__Your assignment__
Scan the listing below for the string "challenges" and copy each line where it turns up.

__Working data__
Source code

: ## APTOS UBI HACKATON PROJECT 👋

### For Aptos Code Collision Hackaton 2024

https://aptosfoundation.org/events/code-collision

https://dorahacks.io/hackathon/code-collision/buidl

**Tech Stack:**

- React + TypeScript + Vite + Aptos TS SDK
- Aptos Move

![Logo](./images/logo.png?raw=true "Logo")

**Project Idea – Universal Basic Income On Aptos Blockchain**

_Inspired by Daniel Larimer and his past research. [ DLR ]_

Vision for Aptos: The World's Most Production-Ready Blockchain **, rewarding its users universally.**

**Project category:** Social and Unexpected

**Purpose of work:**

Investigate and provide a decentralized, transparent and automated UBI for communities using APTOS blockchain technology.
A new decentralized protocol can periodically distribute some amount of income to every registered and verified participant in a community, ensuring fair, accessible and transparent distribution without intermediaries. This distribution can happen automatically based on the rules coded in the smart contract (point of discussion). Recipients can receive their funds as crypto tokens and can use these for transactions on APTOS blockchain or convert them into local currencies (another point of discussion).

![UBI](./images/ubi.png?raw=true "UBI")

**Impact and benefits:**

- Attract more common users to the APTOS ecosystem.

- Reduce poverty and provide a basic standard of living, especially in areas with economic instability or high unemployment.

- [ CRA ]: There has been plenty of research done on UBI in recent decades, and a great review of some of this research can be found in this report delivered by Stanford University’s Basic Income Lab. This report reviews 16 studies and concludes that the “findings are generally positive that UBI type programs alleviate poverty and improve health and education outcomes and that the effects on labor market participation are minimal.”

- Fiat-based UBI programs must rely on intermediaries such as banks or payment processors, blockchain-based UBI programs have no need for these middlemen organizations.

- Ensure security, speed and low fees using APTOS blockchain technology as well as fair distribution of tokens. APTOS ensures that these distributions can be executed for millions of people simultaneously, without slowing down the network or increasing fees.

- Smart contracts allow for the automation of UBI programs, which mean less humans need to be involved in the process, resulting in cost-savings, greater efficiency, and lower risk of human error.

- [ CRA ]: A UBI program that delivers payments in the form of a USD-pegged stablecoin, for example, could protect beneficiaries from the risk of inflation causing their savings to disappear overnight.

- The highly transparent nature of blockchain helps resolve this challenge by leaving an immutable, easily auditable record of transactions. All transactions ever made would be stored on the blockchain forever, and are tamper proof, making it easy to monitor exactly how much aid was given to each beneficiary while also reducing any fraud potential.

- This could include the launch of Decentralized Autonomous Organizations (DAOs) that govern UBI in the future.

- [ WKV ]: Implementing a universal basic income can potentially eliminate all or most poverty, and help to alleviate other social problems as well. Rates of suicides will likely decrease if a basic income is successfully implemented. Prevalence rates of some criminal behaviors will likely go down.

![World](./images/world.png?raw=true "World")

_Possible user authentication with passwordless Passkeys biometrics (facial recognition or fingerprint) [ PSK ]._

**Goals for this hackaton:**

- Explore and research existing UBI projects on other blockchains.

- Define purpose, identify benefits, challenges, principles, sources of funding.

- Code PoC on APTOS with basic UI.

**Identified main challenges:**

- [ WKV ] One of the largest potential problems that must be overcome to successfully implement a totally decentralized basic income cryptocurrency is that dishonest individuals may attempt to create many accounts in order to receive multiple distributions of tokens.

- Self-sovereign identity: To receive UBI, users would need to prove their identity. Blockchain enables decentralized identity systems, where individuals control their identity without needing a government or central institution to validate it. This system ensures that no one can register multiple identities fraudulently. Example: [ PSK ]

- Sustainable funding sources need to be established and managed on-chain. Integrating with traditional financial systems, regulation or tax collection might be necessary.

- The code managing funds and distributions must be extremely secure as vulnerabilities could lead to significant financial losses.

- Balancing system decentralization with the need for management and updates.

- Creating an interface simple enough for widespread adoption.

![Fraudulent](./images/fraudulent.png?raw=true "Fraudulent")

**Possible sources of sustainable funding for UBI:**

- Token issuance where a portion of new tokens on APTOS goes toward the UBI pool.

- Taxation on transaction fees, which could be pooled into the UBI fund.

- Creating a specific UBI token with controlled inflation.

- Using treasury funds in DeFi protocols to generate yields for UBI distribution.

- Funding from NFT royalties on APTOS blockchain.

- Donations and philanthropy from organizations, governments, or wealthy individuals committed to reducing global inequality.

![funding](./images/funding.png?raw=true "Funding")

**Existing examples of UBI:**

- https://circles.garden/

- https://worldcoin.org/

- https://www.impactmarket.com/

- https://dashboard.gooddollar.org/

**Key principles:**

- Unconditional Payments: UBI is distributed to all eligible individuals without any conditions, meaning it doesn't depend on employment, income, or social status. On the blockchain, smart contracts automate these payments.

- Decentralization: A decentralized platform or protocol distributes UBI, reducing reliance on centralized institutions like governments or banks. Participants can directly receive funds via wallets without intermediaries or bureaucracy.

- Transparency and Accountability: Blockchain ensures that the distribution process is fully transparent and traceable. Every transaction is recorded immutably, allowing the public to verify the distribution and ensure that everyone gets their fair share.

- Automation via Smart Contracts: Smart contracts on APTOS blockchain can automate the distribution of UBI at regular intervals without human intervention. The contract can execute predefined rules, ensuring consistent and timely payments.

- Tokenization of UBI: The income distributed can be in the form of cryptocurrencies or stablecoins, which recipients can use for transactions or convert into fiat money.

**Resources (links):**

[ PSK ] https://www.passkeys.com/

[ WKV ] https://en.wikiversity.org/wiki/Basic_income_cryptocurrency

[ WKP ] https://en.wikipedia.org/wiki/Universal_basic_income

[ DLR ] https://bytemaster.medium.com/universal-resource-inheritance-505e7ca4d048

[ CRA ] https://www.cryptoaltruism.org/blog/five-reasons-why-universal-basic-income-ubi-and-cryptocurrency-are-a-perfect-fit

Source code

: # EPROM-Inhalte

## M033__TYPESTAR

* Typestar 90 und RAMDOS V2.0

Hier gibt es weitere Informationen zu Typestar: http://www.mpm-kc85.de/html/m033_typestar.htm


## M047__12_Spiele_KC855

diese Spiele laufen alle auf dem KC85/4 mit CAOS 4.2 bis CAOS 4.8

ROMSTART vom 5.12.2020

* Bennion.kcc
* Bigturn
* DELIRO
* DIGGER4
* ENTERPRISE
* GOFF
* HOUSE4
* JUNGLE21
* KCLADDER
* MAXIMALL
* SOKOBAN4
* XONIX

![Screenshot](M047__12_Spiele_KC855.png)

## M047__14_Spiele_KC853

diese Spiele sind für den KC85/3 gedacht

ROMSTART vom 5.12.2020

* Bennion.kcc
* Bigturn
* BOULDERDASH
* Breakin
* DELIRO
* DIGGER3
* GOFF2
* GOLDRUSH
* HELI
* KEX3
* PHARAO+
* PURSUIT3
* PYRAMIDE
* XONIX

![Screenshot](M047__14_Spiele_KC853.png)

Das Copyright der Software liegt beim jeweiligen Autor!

__Solution to the problem__
- Define purpose, identify benefits, challenges, principles, sources of funding.
**Identified main challenges:**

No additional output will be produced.